# Görev tanımı
Aşağıdaki okuma parçasını baştan sona, tek harfini bile değiştirmeden olduğu gibi geri yaz.

# Okuma parçası
Aslında başlığı şöyle yazmam gerekirdi Urfa'da AKP'den aday adayı olmanın dayanılmaz hafifliği. Teamüllere göre başlık uzun olmaması gerektiğini bildiğimiz için; ancak bu kadar oldu. İki ses benzerliğini bulan, ya da soyadını bir redif ya da kafiyeye uyduran politikacı beğler(!) hiçbir masraftan kaçmadan bilbordları ve şehrin açık hava reklam alanlarını bedavadan kullanıyorlar. 

Süreç başlamadan önce üç yüz dört yüz aday adayı olacağını söyleyenlere abarttıklarını düşündüğümü söylüyordum. Ama şimdi gördüğümüz üzere aklına gelen bir foto, bir slogan ve bir de yer bularak kendi kendine gelin güveyi olup aday adaylığı kervanına katılıyor, hangisine sorsan ben işi bitirmişim, tamamdır, bide siyasal İslami jargonla Allah'ın izniyle tamamdır, derler ama; sanki hepsi ağız birliği etmişçesine hepsi adaylığı kesindir iması uyandırırlar. Müthiş bir algı, aslında şiddetli bir beyaz yalan… Misal Ceylanpınar İlçemizde AKP'den 32 aday adayı başvurusu var, işin doğasına göre bir kişiye verecekler, ama hangisiyle konuşursanız konuşun; Allah'ın izniyle tamamdır.

# Verilen bilgiler
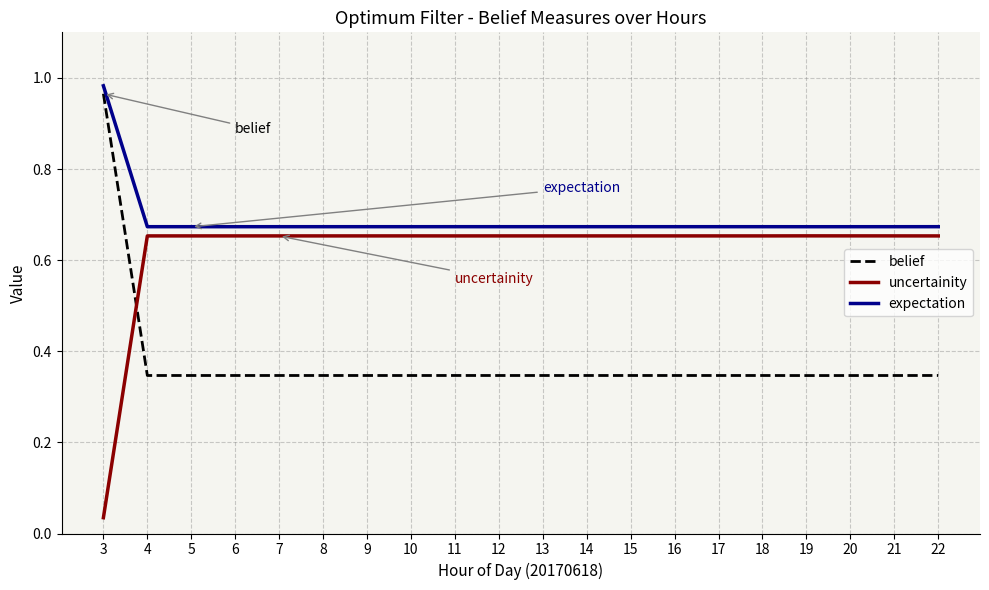

What is the sum of all belief values?

7.6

# Yazılı cevap
Aslında başlığı şöyle yazmam gerekirdi Urfa'da AKP'den aday adayı olmanın dayanılmaz hafifliği. Teamüllere göre başlık uzun olmaması gerektiğini bildiğimiz için; ancak bu kadar oldu. İki ses benzerliğini bulan, ya da soyadını bir redif ya da kafiyeye uyduran politikacı beğler(!) hiçbir masraftan kaçmadan bilbordları ve şehrin açık hava reklam alanlarını bedavadan kullanıyorlar. 

Süreç başlamadan önce üç yüz dört yüz aday adayı olacağını söyleyenlere abarttıklarını düşündüğümü söylüyordum. Ama şimdi gördüğümüz üzere aklına gelen bir foto, bir slogan ve bir de yer bularak kendi kendine gelin güveyi olup aday adaylığı kervanına katılıyor, hangisine sorsan ben işi bitirmişim, tamamdır, bide siyasal İslami jargonla Allah'ın izniyle tamamdır, derler ama; sanki hepsi ağız birliği etmişçesine hepsi adaylığı kesindir iması uyandırırlar. Müthiş bir algı, aslında şiddetli bir beyaz yalan… Misal Ceylanpınar İlçemizde AKP'den 32 aday adayı başvurusu var, işin doğasına göre bir kişiye verecekler, ama hangisiyle konuşursanız konuşun; Allah'ın izniyle tamamdır.